Page 130 - Unit 731 Testimony
P. 130
The boss ordered us to dig up the bodies of people who had died from
the epidemic, dissect them, remove and preserve their organs, and send the
specimens back to unit headquarters. In some cases, mobile units came with
orders to exhume the bodies and open them up, and then to take small
specimens from lungs, livers, and kidneys and apply each to a petri dish.
Organs that tested positive for the plague were taken back to the unit. The
petri dishes of plague germs we gathered were taken to the Xinjing National
Hygiene Laboratory and cultivated, then sent to the boss. That was the most
distasteful job I had: violating people's graves.
On many occasions, I saw prisoners taken from their cells wearing leg
irons and made to move around the grounds. I think it was around spring of
1939 that I saw three mothers with their children in a test. One was a
Chinese woman holding an infant, one was a White Russian woman with a
daughter of four or five years of age, and the last was a White Russian
woman with a boy of about six or seven.
That was a low-altitude air drop test of typhoid or cholera. The air
team and those who knew how to handle bacteria would get into a plane
together and spread germs over a village or other areas of population
concentration. After that, the area would be examined for the effectiveness
of the attack. With plague, fleas were used as a carrier and transported in a
ceramic bomb. At first, glass bombs were tried, but they did not work well.

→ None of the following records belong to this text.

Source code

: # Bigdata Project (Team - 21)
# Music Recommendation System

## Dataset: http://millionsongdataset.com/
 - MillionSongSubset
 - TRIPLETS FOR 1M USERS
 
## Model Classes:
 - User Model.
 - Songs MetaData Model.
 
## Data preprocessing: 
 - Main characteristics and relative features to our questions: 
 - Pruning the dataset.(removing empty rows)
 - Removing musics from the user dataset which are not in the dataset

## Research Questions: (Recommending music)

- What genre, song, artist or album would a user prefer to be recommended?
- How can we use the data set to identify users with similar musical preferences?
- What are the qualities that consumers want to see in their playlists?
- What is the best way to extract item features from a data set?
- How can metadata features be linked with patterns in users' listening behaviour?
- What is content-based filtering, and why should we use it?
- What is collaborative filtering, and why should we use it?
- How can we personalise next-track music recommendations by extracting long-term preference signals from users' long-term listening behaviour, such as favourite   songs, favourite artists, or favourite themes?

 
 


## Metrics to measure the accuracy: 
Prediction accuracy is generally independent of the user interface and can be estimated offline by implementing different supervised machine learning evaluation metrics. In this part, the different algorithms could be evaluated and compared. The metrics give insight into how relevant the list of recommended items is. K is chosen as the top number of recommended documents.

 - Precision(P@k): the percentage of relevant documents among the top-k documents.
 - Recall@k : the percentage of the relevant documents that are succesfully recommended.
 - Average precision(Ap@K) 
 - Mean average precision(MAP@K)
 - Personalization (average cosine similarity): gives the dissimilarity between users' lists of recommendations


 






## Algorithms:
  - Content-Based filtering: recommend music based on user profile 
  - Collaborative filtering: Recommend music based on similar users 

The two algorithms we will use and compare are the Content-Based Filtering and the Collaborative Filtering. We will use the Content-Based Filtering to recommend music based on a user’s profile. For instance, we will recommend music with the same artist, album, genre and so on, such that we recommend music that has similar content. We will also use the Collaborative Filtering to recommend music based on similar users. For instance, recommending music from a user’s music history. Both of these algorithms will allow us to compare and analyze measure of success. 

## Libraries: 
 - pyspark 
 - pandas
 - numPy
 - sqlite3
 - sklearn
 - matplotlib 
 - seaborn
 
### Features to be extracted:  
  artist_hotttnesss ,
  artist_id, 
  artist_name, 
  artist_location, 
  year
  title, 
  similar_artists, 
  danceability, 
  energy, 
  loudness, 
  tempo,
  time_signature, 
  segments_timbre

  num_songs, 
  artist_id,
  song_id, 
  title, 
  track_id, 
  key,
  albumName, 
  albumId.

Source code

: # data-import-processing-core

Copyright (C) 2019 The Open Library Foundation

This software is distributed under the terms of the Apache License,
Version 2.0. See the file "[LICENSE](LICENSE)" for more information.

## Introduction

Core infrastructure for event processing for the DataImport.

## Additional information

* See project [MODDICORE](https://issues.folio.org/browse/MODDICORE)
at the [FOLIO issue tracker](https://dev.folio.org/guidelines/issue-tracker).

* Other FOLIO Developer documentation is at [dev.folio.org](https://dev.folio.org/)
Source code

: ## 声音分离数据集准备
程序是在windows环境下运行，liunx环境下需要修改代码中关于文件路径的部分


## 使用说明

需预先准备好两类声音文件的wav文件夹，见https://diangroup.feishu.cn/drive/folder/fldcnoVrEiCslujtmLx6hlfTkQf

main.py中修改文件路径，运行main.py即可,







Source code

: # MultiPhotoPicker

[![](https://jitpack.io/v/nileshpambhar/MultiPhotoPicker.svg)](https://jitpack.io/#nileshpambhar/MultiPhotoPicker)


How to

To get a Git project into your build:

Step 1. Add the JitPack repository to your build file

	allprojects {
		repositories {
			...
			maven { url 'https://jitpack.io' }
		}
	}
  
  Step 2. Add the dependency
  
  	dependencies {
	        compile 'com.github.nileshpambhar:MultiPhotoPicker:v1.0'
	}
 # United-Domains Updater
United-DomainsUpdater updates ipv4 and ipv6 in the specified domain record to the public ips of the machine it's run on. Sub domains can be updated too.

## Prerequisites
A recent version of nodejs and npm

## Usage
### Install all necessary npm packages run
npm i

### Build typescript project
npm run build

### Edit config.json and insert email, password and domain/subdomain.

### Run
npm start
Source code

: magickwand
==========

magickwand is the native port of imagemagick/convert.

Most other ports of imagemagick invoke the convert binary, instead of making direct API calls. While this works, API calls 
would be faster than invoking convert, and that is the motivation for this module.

Rats weigh about six hundred grams. They were infected with plague,
then they were infested with three thousand to six thousand fleas each and
loaded into the ceramic bomb. When the bomb is dropped and breaks, the
fleas scatter. But a foolproof method of defense against the bacteria has to
be devised, or this cannot be used as a weapon. It's not just the enemy that
can be infected, but one's own troops.
The main ingredient of the defoliant used in the Vietnam War was
dioxin. Of course, Unit 731 conducted basic research using dioxin. America
took those research records and used them.
In the Korean War, doctors who had been in Ishii's unit went there and
studied the military effectiveness of dioxin, but nobody speaks about this.
They were taken to Korea because America used BW and was unable to
protect its own army. That's why the former Ishii unit's men were taken to
Korea. I was not there myself and did not see it, but the research in Korea
included not just animals but human dissection. I am sure of that.